Instruções do exercício:
A. Atualize o trecho do texto sobre a crise econômica desde "Porém eles concordam" até "outra Grande Depressão?", inclusive, trocando "regulação" por "supervisão".
B. Reescreva de forma mais breve o parágrafo do texto sobre a crise econômica que começa com "Nos EUA, isso ocorrerá", mantendo seus fatos principais.
C. De acordo com o texto sobre a crise econômica, por quantos anos a bolha atual passou se gestando?

Texto de estudo:
•••

Então os EUA podem passar sem um New Deal?



Não necessariamente. Tudo depende da extensão em que a crise atingir o homem da rua. Tudo indica que os EUA, como a Inglaterra, estão resvalando para a recessão. No cenário mais favorável, o crescimento será retomado em algum ponto de 2009.
Nos EUA, isso ocorrerá quando os preços dos imóveis baixarem e se estabilizarem, e os bancos voltarem a ter confiança em emprestar o dinheiro que agora estão acumulando para se protegerem da tempestade. Neste caso, com os mercados de crédito voltando ao normal, o mau tempo terá durado relativamente pouco.



Porém se a recessão perdurar, o clamor por programas do estilo New Deal vai crescer. Na verdade alguns já estão reivindicando que o governo use a oportunidade para estimular os gastos na arruinada infraestrutura pública dos EUA – rodovias, pontes, ferrovias e por aí vai – para criar novos empregos e bombear outra vez energia nos negócios.



O que McCain e Obama estão dizendo?



Inevitavelmente, eles discordam sobre a crise. Para John McCain, a bagunça foi causada pelos gulosos e descontrolados bancos e companhias hipotecárias. Para Obama e os democratas, a crise é uma ata de acusação contra toda uma filosofia econômica republicana que só olhou para os ricos e cegamente insistiu que o mercado faria o melhor.



Porém eles concordam em uma coisa: a necessidade de mais regulação, para não deixar que as coisas se repitam. Neste sentido pelo menos, qualquer que seja a gravidade dos tempos ruins, um novo New Deal é garantido.



Então estamos numa outra Grande Depressão?



Sim…



• Os bancos podem ter dinheiro, mas quem os fará emprestá-lo?



• A globalização financeira garante que a crise se alastrará, façam o que fizerem os países.



• Esta bolha passou 20 anos se gestando, duas vezes mais que a que estourou em 1929.



Não…



• A crise na economia real não é nem de perto tão severa. Os EUA ainda estão crescendo.



• Os reguladores aprenderam suas lições e não farão os mesmos erros dos anos 30.



• A economia mundial está menos centrada nos EUA, o que reduz o risco de contágio.

•••

Material fornecido:
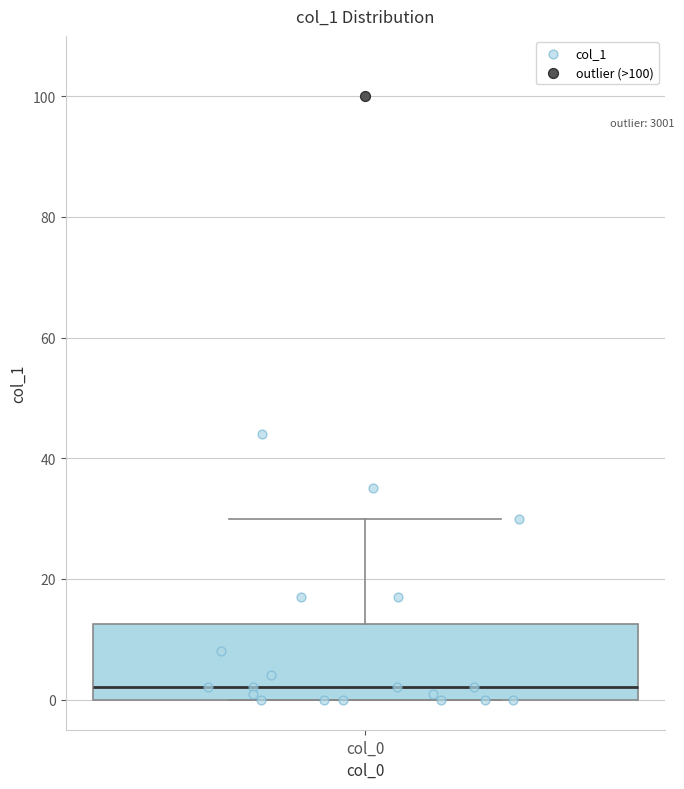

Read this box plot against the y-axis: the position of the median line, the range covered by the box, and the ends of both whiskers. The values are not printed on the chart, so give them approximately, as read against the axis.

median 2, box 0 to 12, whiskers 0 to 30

•••

Respostas:
A.
Porém eles concordam em uma coisa: a necessidade de mais supervisão, para não deixar que as coisas se repitam. Neste sentido pelo menos, qualquer que seja a gravidade dos tempos ruins, um novo New Deal é garantido.



Então estamos numa outra Grande Depressão?

B. Nos EUA, a retomada virá quando os preços dos imóveis caírem e se estabilizarem e os bancos voltarem a emprestar com confiança o dinheiro que hoje acumulam para se proteger. Com o crédito de volta ao normal, o mau tempo terá durado relativamente pouco.

C. Por 20 anos, duas vezes mais que a bolha que estourou em 1929.